Text block>
:::::

Price: Well I wouldn't assume that we are all disadvantaged for no other reason but because of our racial heritage. I would focus our efforts where our marginalized exists and prioritize our most marginalized and as I've pointed out in my previous work at the center for independent studies not all indigenous Australians are marginalized. The further you move away from a capital city the more marginalized Australians become. So that includes the growing middle class of indigenous Australians or those of indigenous Heritage in our Capital Cities and other places and um and our most marginalized in remote communities and those are the individuals whose first language is usually not English. Who don't have access to Services, the same sort of Education as those in our Capital Cities and certainly those who live close to traditional way of life where things like cultural payback exists in their day-to-day lives. Where it is thought that, you know, any premature death or illness is caused through sorcery and somebody must be held responsible for that and a form of payback is provided. So therefore violence is accepted.

They're some of our most marginalized. But I would also, as I have set out to do with my colleague Karen Liddle, understand, I want to understand. It is my responsibility as an elected parliamentarian to put the questions to the the current structures, the organizations, the statutory authorities that receive federal funding to improve the lives of our most marginalized. They are responsible as well. This is why we need an inquiry to understand where that money is being spent. Understand where it's actually providing outcomes and support those efforts further; where it's being misused and hold to account those who are misusing those funds. We need to understand all of this.

It's been acknowledged by the government. It's been acknowledged by many that there have been many failures but there's no appetite to fix the current structures that exist only to add to it with this voice. But that's what I would be aiming for with my Coalition colleagues.

Moderator: Okay, and we'll try to keep moving. So thank you and so the next question is from Karen Barlow.

Questioner: Karen Barlow from the Canberra times. Senator, thank you very much for being here. I'm seeking Clarity and I refer back to your first speech where you said that you've had more than your fill of being symbolically recognized. Do you support as a principle, constitutional recognition of indigenous people whether it's a second referendum or not on the principle. Do you support constitutional recognition.

Price: I've certainly stated it publicly and quite often that I support recognition of indigenous Australians. I just simply can't support this proposal where this unknown voice entity is attached to recognition and I support the idea of being using common sense approaches toward improving the lives of our most marginalized.

Moderator: Next question is from David Spears.

Questioner: Thank you Senator, and just further to that question and comment, we've heard Peter Dutton pledge to have a second referendum should this one fail. We've heard your leader Dave Littleproud say he pledges his leadership to restart the process on constitutional recognition. As you said in today's speech, words matter. What sort of recognition would be acceptable to you, would avoid the separation in the Constitution that you're clearly concerned about.

Price: Thank you for that David, and what I think hasn't happened throughout this current process is the labor government haven't held uh, constitutional conventions to understand from the Australian people what recognition might look like. That would provide a majority of Australian support toward recognition. And so it is our understanding as the Coalition, we've had a long held commitment to recognition but we would want to absolutely follow the appropriate processes to ensure that those conversations have taken place right across our country, involving everybody. That's what needs to be done and hasn't happened.

:::::

Problem 1> Put the records below into a Markdown table with the columns Row and Record line, giving each line its own numbered row and skipping blank lines. Begin at the line that has "collection date: 1988-04-09", stop after the last line of the records, and leave the pictures out.

:::::

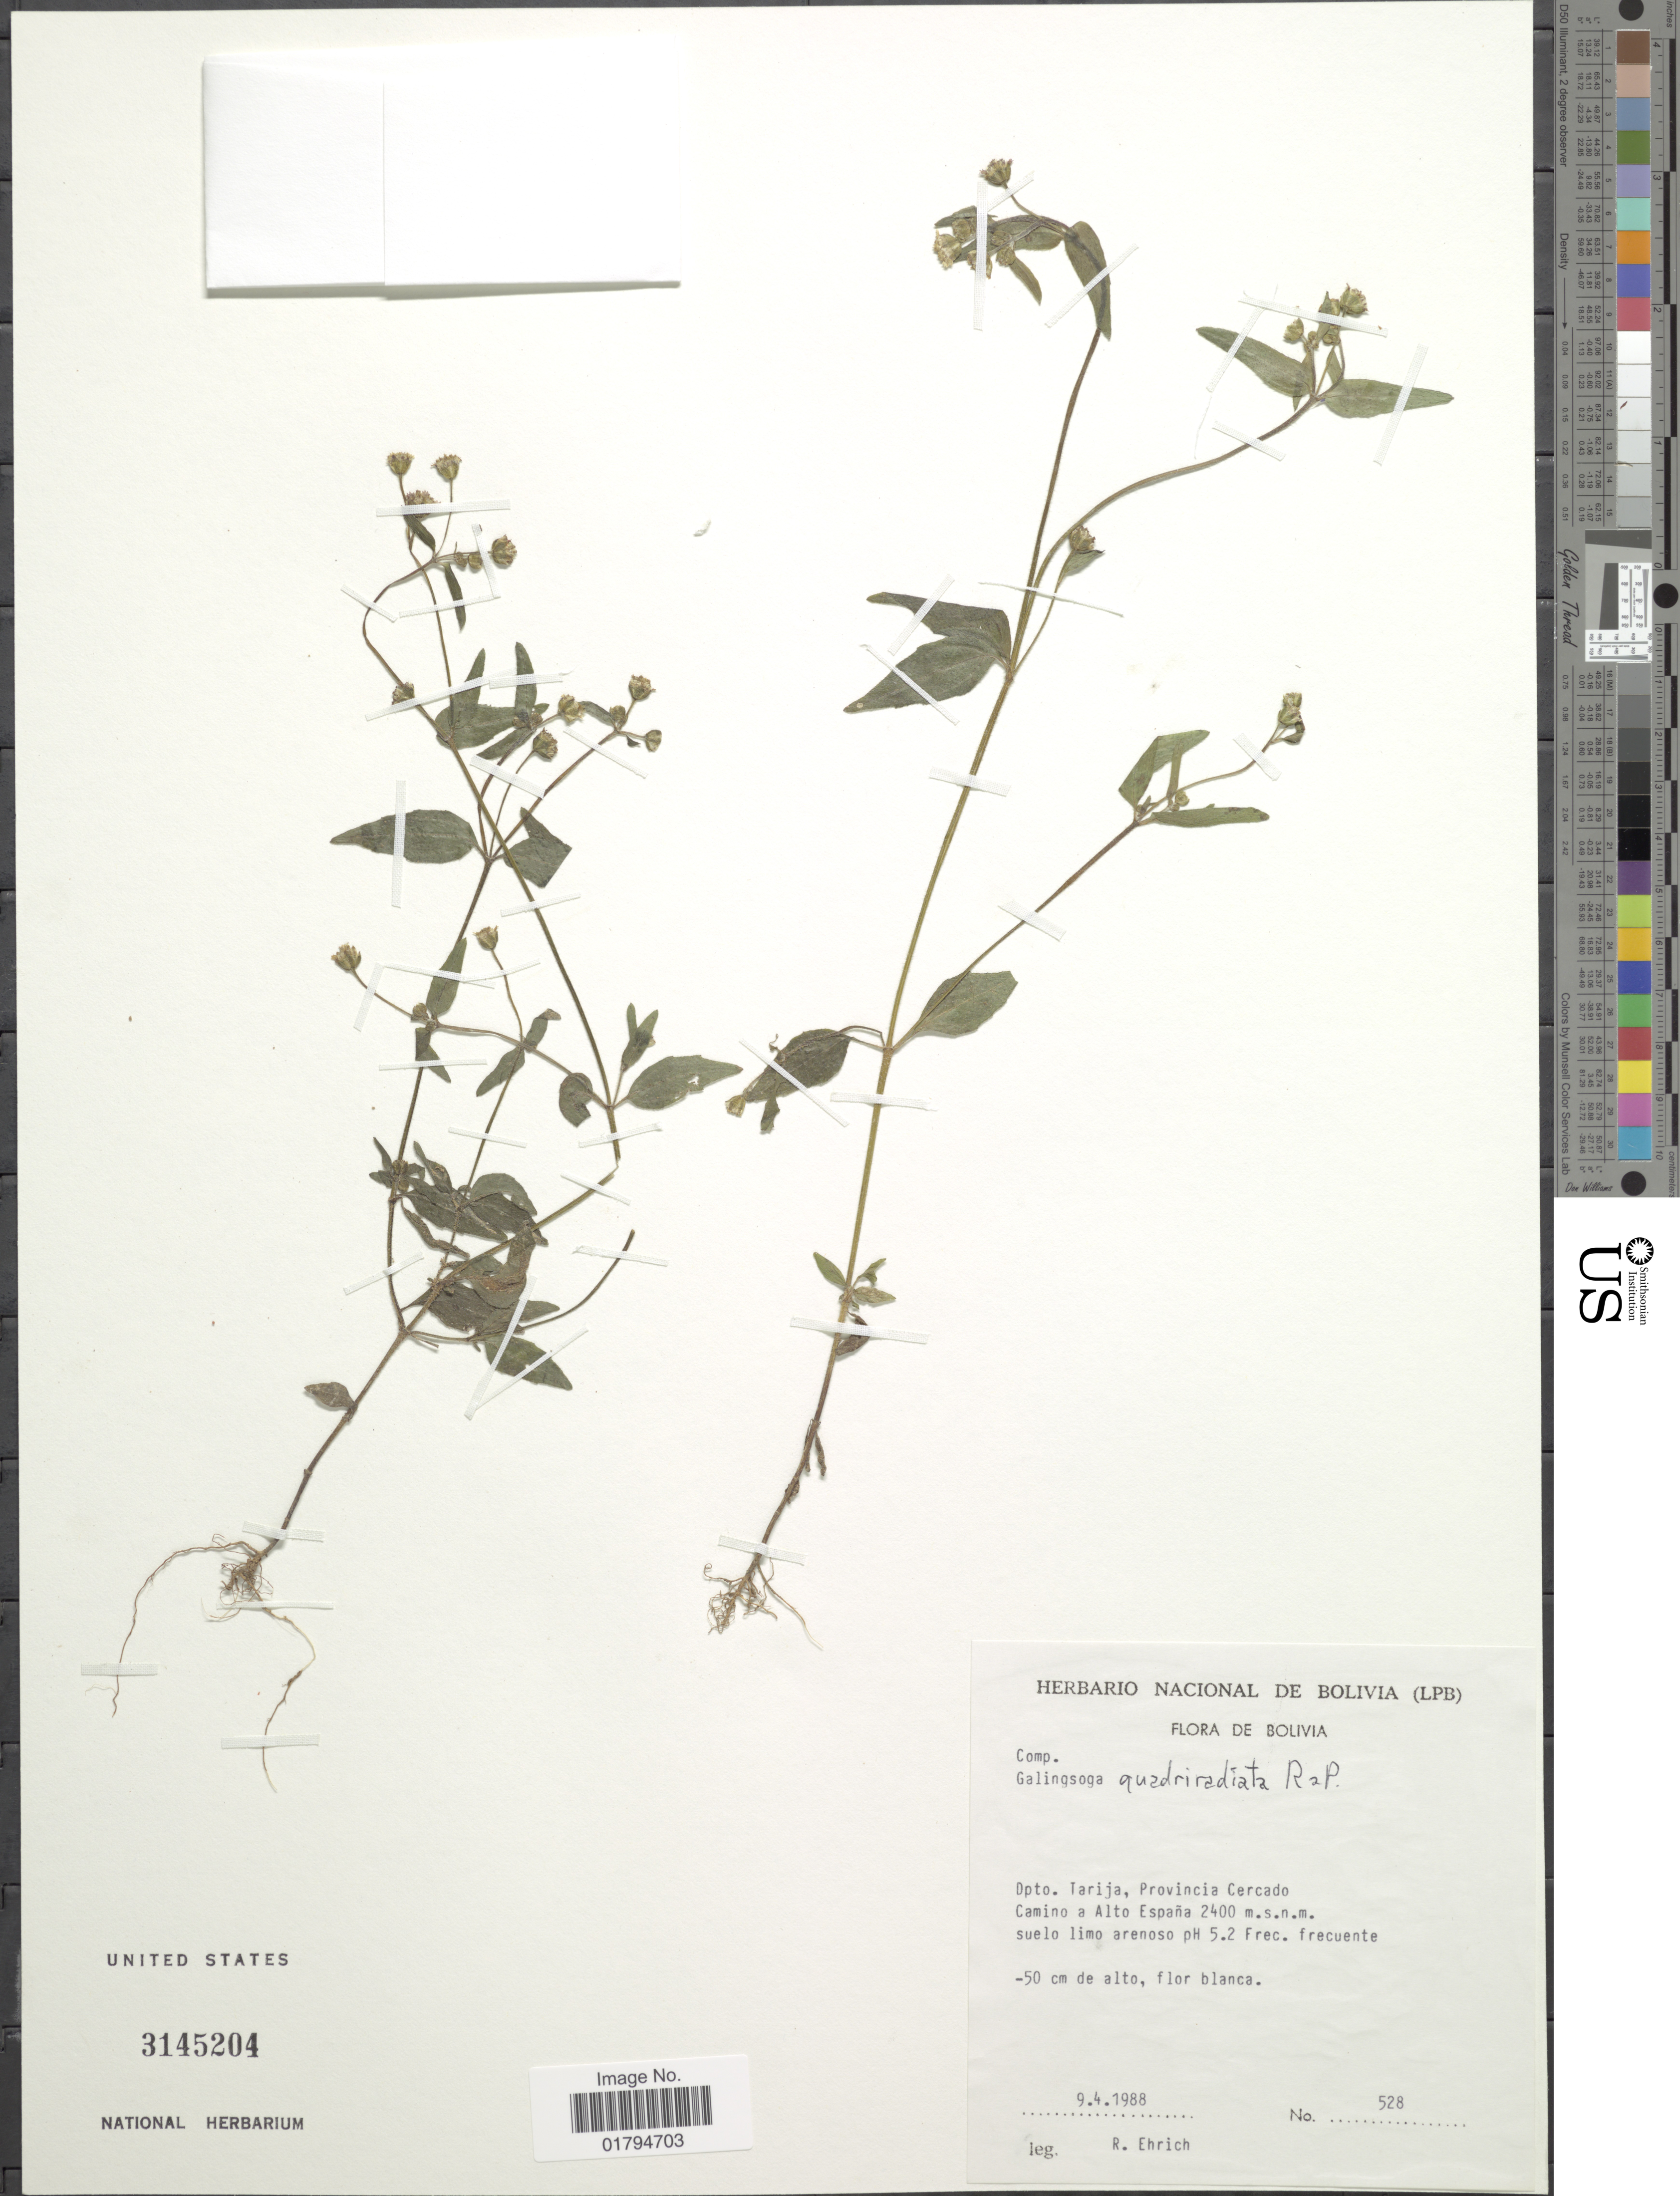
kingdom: Plantae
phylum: Tracheophyta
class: Magnoliopsida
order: Asterales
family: Asteraceae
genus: Galinsoga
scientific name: Galinsoga quadriradiata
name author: Ruiz & Pav.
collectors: R. Ehrich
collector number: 528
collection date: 1988-04-09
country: Bolivia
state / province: Tarija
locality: Provincia Cercado. Camino a Alto Espana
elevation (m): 2400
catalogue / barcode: US 3145204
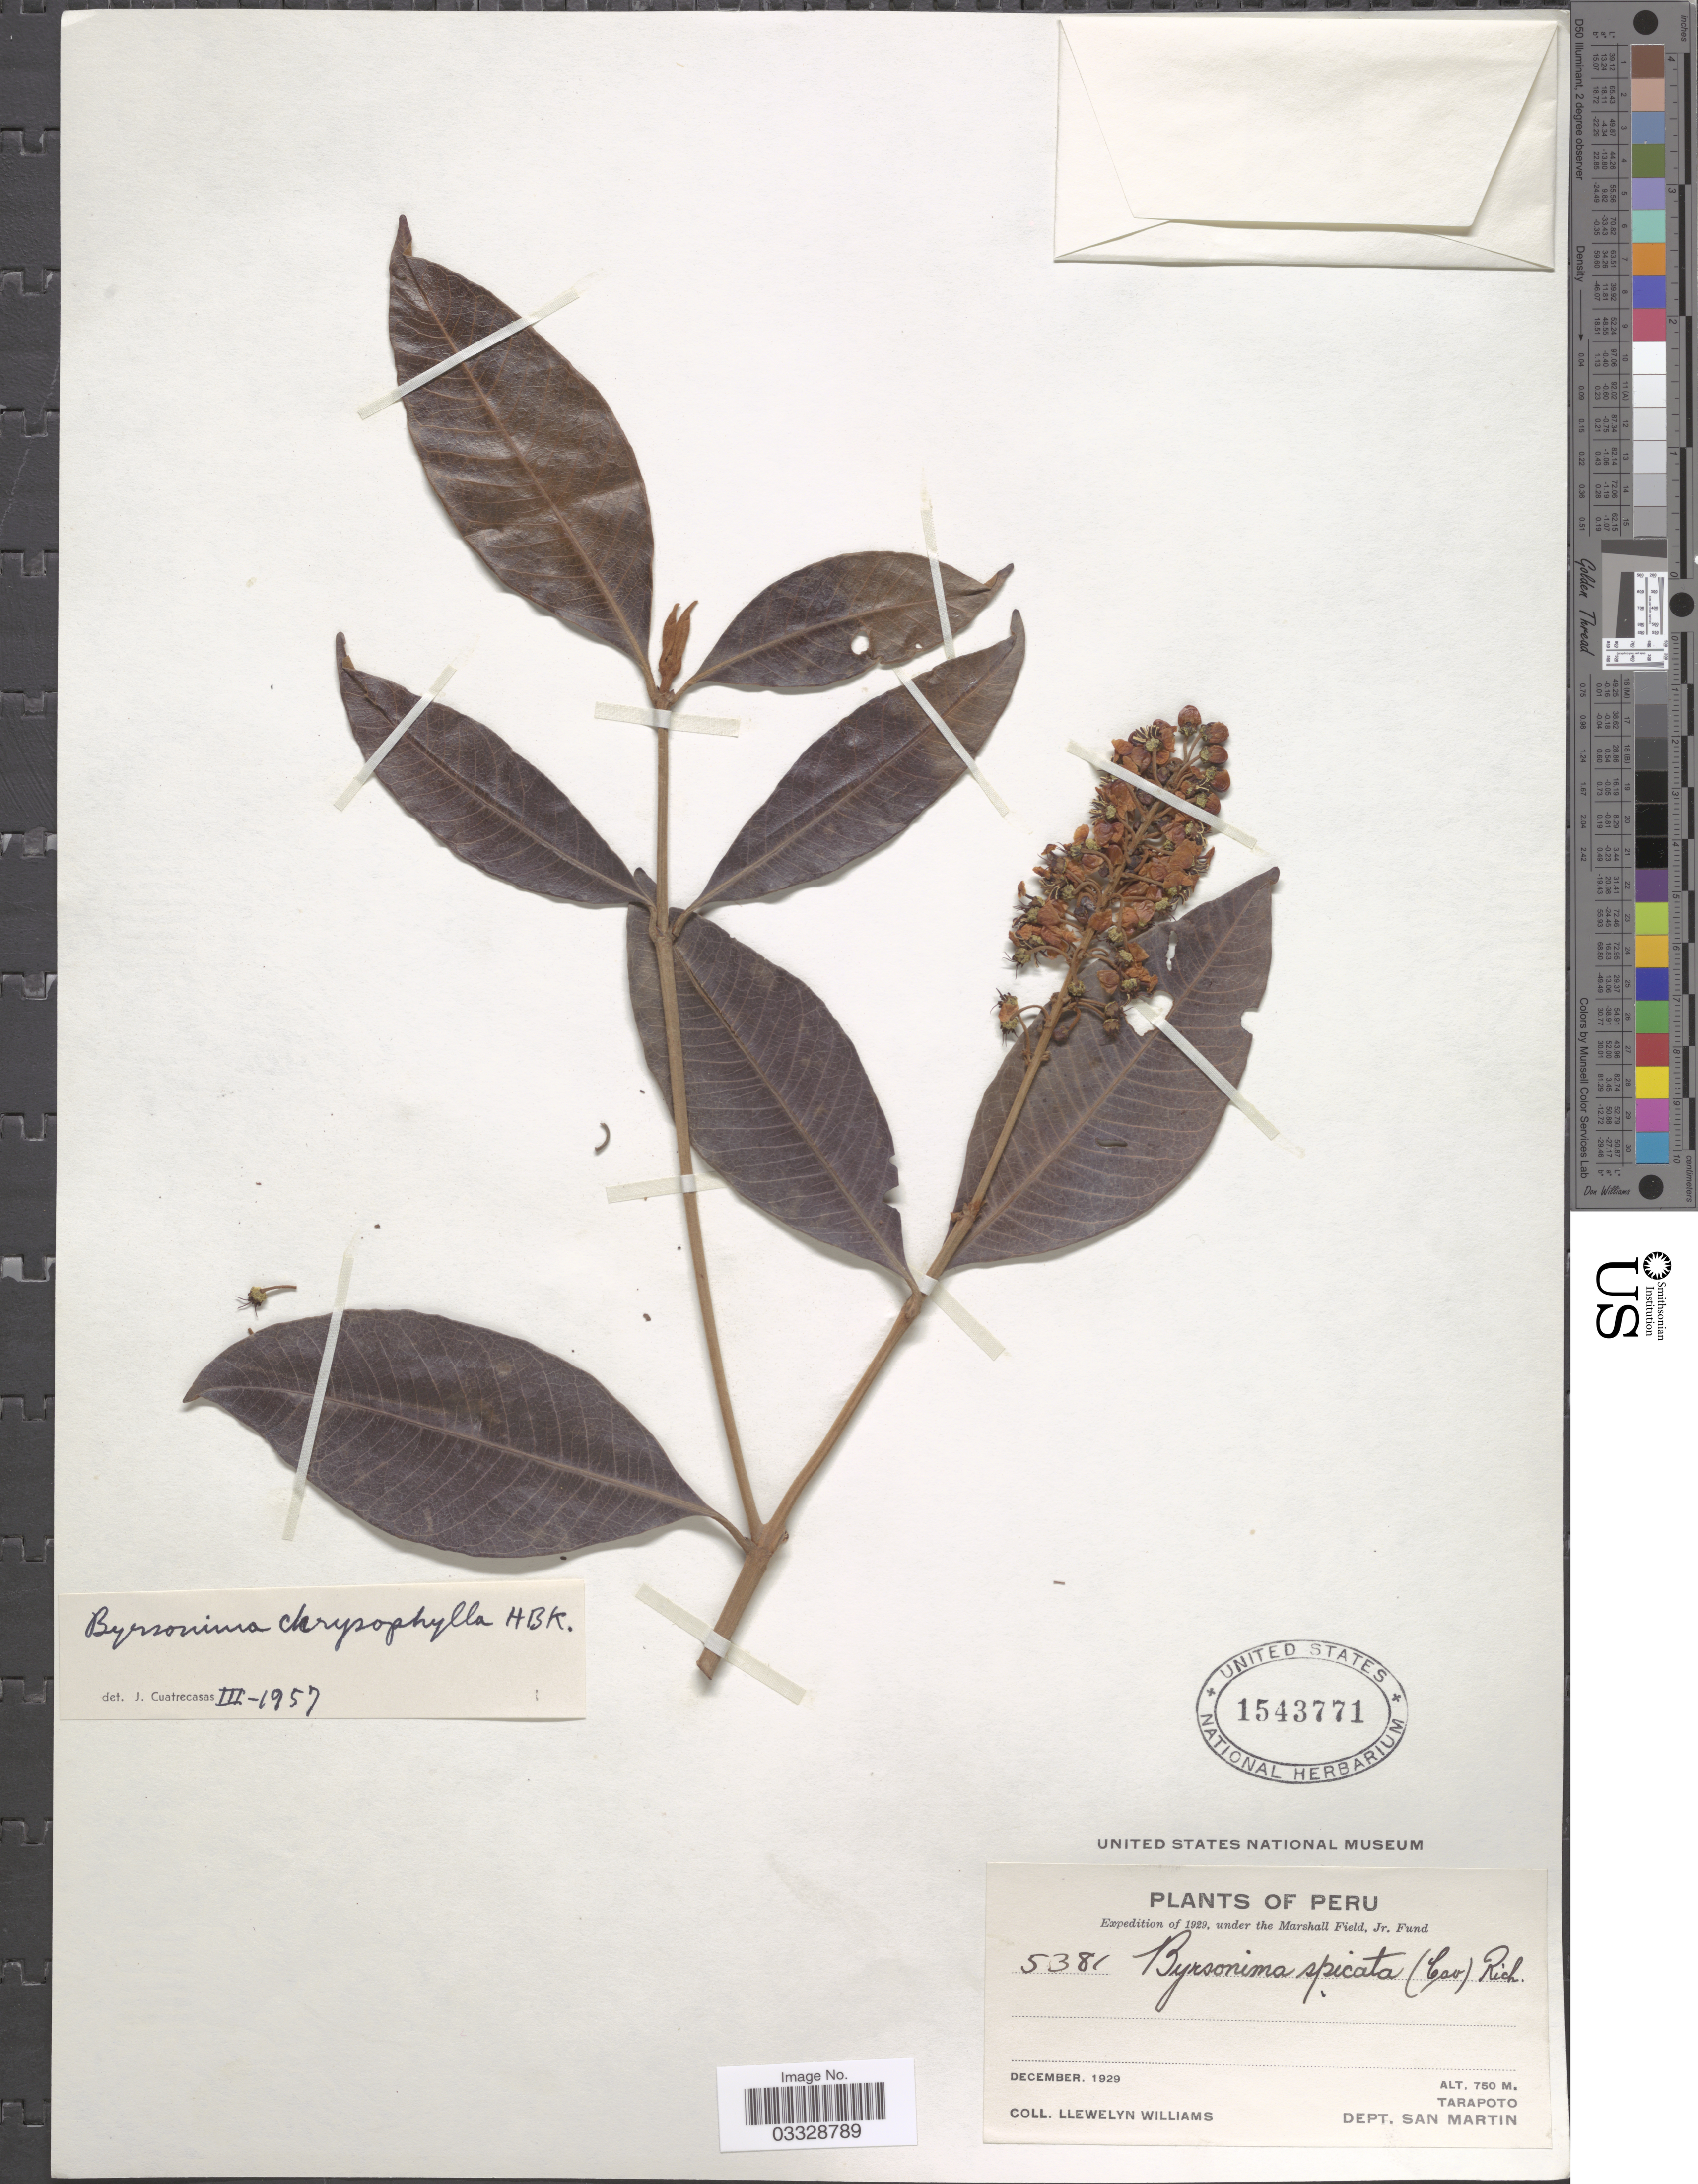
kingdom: Plantae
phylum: Tracheophyta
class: Magnoliopsida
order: Malpighiales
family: Malpighiaceae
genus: Byrsonima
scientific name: Byrsonima chrysophylla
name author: Kunth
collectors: Ll. Williams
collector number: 5381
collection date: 1929-12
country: Peru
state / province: San Martín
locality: Tarapoto. Dept. San Martin.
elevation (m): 750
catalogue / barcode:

:::::

Problem 2> Copy word for word the part of the press conference transcript that begins at the words "They're some of" and stops after "all of this.".

Written answer 1>
| Row | Record line |
|---|---|
| 1 | collection date: 1988-04-09 |
| 2 | country: Bolivia |
| 3 | state / province: Tarija |
| 4 | locality: Provincia Cercado. Camino a Alto Espana |
| 5 | elevation (m): 2400 |
| 6 | catalogue / barcode: US 3145204 |
| 7 | kingdom: Plantae |
| 8 | phylum: Tracheophyta |
| 9 | class: Magnoliopsida |
| 10 | order: Malpighiales |
| 11 | family: Malpighiaceae |
| 12 | genus: Byrsonima |
| 13 | scientific name: Byrsonima chrysophylla |
| 14 | name author: Kunth |
| 15 | collectors: Ll. Williams |
| 16 | collector number: 5381 |
| 17 | collection date: 1929-12 |
| 18 | country: Peru |
| 19 | state / province: San Martín |
| 20 | locality: Tarapoto. Dept. San Martin. |
| 21 | elevation (m): 750 |
| 22 | catalogue / barcode: |

Written answer 2>
They're some of our most marginalized. But I would also, as I have set out to do with my colleague Karen Liddle, understand, I want to understand. It is my responsibility as an elected parliamentarian to put the questions to the the current structures, the organizations, the statutory authorities that receive federal funding to improve the lives of our most marginalized. They are responsible as well. This is why we need an inquiry to understand where that money is being spent. Understand where it's actually providing outcomes and support those efforts further; where it's being misused and hold to account those who are misusing those funds. We need to understand all of this.